Two other co-defendants have also been charged in connection with this case and their cases are still pending. William Lewis, age 57, of Brookline, NH, and Frank Cariello, age 70, of Boynton Beach, FL are charged as follows:
Larceny Over $250 (2 counts)
Attempted Larceny (2 counts)
Conspiracy to Commit Larceny (2 counts)
Deceptive Professional Solicitation Practices
Larceny Over $250 (2 counts)
Conspiracy to Commit Larceny over $250 (2 counts)
Deceptive Professional Solicitation Practices
The Attorney General's Non-Profit/Public Charities Division filed a civil suit in October 2008 in Suffolk Superior Court against VCF and received a preliminary injunction to prevent Veteran's Charitable Foundation from continuing to fundraise in Massachusetts. A guide for potential donors regarding charitable donations can be found on the Attorney General's website at http://www.mass.gov/Cago/docs/nonprofit/donating_dos_and_donts.pdf .
On August 4, 2008, a Middlesex Grand Jury returned indictments against all five men charged in the telemarketing case. On September 3, 2008, they were arraigned in Middlesex Superior Court in Woburn and released on personal recognizance. Seeley was arraigned in the two drug cases on April 14, 2008, and October 5, 2009. On February 3, 2009, Ronald Seeley pled guilty to all three cases and was sentenced.
The case was prosecuted by Assistant Attorney General Marc Jones, of Attorney General Martha Coakley's Corruption and Fraud Division.

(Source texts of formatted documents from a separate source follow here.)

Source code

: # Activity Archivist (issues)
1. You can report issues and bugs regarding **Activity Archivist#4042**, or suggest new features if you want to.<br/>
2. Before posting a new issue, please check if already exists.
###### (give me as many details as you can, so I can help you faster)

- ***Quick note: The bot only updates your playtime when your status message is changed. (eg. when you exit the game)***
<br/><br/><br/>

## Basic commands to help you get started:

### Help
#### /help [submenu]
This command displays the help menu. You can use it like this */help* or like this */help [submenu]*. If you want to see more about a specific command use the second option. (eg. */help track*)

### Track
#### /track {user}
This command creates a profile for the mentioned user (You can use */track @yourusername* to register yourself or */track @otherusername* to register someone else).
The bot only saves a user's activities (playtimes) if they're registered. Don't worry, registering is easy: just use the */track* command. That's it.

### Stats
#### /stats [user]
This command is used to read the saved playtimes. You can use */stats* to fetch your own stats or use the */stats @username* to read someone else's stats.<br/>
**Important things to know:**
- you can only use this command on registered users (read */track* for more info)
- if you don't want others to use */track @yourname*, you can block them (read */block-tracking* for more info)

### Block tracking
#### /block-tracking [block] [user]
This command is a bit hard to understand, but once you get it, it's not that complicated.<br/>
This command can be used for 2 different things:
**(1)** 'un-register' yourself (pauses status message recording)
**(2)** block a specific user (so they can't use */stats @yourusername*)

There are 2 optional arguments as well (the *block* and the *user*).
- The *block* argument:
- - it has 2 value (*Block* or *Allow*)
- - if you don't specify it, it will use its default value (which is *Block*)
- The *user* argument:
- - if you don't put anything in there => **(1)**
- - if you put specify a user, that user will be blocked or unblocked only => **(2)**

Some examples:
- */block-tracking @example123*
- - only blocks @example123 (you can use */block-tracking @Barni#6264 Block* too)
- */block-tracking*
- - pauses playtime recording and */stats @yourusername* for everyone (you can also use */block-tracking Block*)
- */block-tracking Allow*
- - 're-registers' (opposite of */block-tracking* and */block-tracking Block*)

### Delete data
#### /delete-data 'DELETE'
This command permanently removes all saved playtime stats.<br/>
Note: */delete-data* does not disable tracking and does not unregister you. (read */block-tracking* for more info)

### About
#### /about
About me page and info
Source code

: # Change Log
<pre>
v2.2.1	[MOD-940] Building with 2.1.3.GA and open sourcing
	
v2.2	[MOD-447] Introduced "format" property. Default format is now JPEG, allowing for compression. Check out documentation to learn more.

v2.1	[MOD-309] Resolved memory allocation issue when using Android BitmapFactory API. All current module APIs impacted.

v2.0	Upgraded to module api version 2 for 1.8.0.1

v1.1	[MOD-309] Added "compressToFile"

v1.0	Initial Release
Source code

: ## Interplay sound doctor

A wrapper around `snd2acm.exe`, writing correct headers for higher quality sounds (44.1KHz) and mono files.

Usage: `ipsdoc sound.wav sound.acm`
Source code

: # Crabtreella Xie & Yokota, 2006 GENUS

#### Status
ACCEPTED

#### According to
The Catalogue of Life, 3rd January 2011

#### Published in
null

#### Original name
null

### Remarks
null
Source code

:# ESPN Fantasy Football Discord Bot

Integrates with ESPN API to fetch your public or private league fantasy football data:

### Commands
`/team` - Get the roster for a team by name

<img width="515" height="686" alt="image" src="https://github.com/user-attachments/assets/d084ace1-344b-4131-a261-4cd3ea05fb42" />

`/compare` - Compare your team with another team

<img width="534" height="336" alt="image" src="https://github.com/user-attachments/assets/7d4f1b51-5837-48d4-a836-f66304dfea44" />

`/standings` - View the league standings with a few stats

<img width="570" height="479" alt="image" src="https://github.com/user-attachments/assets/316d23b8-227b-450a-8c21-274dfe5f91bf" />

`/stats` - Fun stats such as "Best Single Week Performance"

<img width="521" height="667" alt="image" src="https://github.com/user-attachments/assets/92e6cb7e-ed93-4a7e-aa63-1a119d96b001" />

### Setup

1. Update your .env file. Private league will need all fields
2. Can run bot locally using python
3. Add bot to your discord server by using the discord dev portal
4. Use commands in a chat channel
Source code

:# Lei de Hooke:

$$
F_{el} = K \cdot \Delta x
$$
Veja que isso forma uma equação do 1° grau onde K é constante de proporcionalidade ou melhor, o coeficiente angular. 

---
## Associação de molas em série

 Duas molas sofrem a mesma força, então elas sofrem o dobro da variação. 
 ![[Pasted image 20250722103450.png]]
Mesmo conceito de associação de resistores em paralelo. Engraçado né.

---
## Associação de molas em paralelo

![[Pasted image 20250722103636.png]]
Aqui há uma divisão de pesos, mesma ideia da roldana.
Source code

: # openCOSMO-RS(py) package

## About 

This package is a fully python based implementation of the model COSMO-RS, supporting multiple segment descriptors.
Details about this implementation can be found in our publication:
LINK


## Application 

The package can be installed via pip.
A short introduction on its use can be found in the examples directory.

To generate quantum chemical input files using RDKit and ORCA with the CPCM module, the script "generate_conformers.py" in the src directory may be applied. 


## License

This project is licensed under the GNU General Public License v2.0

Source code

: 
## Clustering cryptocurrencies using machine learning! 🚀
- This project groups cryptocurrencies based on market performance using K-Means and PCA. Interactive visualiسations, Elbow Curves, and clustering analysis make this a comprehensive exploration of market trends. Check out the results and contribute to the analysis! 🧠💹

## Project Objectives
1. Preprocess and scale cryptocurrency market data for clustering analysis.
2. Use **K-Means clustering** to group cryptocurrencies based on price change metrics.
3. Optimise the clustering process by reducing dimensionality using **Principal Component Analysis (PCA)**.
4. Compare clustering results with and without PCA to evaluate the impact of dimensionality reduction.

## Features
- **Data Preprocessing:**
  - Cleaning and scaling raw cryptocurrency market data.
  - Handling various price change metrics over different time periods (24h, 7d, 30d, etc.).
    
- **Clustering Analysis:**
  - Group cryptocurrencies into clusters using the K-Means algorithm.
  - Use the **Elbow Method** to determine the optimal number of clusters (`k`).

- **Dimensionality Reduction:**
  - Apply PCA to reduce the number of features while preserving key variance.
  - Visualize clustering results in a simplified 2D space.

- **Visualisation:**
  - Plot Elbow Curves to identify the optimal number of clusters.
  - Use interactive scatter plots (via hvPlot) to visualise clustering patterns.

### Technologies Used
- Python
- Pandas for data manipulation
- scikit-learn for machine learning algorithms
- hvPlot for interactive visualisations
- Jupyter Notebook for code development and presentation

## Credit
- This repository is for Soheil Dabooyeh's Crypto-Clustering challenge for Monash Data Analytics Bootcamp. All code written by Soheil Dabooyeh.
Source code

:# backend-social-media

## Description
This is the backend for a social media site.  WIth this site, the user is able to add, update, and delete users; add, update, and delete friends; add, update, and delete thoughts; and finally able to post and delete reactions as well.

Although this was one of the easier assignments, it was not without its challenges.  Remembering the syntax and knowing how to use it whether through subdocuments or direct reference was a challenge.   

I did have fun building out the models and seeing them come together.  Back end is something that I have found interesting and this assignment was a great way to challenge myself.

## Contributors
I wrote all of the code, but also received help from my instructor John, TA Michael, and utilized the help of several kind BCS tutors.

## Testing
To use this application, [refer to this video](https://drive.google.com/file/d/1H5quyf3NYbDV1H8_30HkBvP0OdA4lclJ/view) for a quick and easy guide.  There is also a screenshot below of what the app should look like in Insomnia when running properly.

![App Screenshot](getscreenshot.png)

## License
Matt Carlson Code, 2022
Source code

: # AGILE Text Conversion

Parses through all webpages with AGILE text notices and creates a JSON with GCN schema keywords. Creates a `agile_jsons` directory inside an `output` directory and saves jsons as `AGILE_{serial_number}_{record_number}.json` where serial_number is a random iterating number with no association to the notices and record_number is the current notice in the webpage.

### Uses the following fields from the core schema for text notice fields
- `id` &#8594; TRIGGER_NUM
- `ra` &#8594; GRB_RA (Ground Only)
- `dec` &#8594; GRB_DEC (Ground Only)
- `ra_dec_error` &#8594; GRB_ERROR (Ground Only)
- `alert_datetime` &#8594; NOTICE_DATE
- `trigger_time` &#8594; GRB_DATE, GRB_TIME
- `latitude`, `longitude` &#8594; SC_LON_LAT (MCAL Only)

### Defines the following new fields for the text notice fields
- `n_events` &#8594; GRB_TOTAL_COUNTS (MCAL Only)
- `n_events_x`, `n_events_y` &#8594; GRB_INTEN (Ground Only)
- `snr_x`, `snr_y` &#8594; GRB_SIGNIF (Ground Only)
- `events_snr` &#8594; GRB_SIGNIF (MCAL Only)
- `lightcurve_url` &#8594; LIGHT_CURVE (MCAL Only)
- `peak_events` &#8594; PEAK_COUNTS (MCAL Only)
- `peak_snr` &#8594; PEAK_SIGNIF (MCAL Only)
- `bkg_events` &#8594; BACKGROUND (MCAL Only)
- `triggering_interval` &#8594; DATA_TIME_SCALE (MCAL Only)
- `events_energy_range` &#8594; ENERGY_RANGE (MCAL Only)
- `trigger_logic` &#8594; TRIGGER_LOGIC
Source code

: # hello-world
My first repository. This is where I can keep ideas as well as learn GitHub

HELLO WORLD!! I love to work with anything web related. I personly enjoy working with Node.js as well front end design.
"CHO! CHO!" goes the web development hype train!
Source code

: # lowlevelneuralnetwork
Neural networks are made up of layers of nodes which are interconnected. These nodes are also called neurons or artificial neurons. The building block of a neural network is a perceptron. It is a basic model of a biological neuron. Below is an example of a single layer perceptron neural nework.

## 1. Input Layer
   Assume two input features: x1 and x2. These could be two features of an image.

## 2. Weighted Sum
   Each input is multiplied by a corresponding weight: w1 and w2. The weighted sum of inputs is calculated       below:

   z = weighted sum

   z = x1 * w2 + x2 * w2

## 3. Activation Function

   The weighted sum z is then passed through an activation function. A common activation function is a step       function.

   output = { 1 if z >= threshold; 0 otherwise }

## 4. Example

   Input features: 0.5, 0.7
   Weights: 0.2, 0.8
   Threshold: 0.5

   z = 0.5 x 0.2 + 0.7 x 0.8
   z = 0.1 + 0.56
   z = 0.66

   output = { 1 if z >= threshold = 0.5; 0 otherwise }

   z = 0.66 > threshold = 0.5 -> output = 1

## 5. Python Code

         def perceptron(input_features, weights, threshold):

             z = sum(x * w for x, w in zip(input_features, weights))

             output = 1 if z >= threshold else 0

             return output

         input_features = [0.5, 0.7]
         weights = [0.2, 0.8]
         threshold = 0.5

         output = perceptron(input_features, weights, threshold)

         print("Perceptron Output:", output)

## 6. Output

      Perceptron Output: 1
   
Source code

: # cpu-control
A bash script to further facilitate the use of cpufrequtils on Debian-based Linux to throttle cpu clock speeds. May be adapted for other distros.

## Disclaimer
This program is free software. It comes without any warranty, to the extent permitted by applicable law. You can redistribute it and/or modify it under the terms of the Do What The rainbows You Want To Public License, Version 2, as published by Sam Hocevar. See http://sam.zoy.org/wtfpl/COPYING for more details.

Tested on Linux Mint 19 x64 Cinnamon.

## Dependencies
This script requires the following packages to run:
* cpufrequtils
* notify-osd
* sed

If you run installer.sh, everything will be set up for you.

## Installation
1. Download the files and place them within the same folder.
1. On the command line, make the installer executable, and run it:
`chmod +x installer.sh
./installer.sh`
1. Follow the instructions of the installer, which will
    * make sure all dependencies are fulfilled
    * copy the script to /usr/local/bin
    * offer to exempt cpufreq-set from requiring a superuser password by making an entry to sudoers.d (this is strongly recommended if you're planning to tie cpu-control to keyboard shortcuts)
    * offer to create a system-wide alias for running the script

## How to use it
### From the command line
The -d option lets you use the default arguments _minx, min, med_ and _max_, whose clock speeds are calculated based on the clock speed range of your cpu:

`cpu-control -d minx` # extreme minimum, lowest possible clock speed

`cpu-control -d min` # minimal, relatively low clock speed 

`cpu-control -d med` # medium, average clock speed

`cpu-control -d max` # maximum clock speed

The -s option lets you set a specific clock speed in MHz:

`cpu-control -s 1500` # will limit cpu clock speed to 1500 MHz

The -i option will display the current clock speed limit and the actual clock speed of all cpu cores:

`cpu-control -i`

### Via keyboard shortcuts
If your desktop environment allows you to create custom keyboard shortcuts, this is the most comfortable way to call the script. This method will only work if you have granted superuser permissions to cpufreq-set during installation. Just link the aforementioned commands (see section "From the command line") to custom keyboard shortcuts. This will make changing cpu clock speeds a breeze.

Massachusetts State Police assigned to the Attorney General's Office and Financial Investigator Jessie Julian Dean conducted the investigation. The Attorney General's Non-Profit Organizations/Public Charities Division also provided assistance. The Massachusetts State Police Fusion Center also provided assistance with the investigation. NEPVA and RBPOA also cooperated fully in the course of the investigation.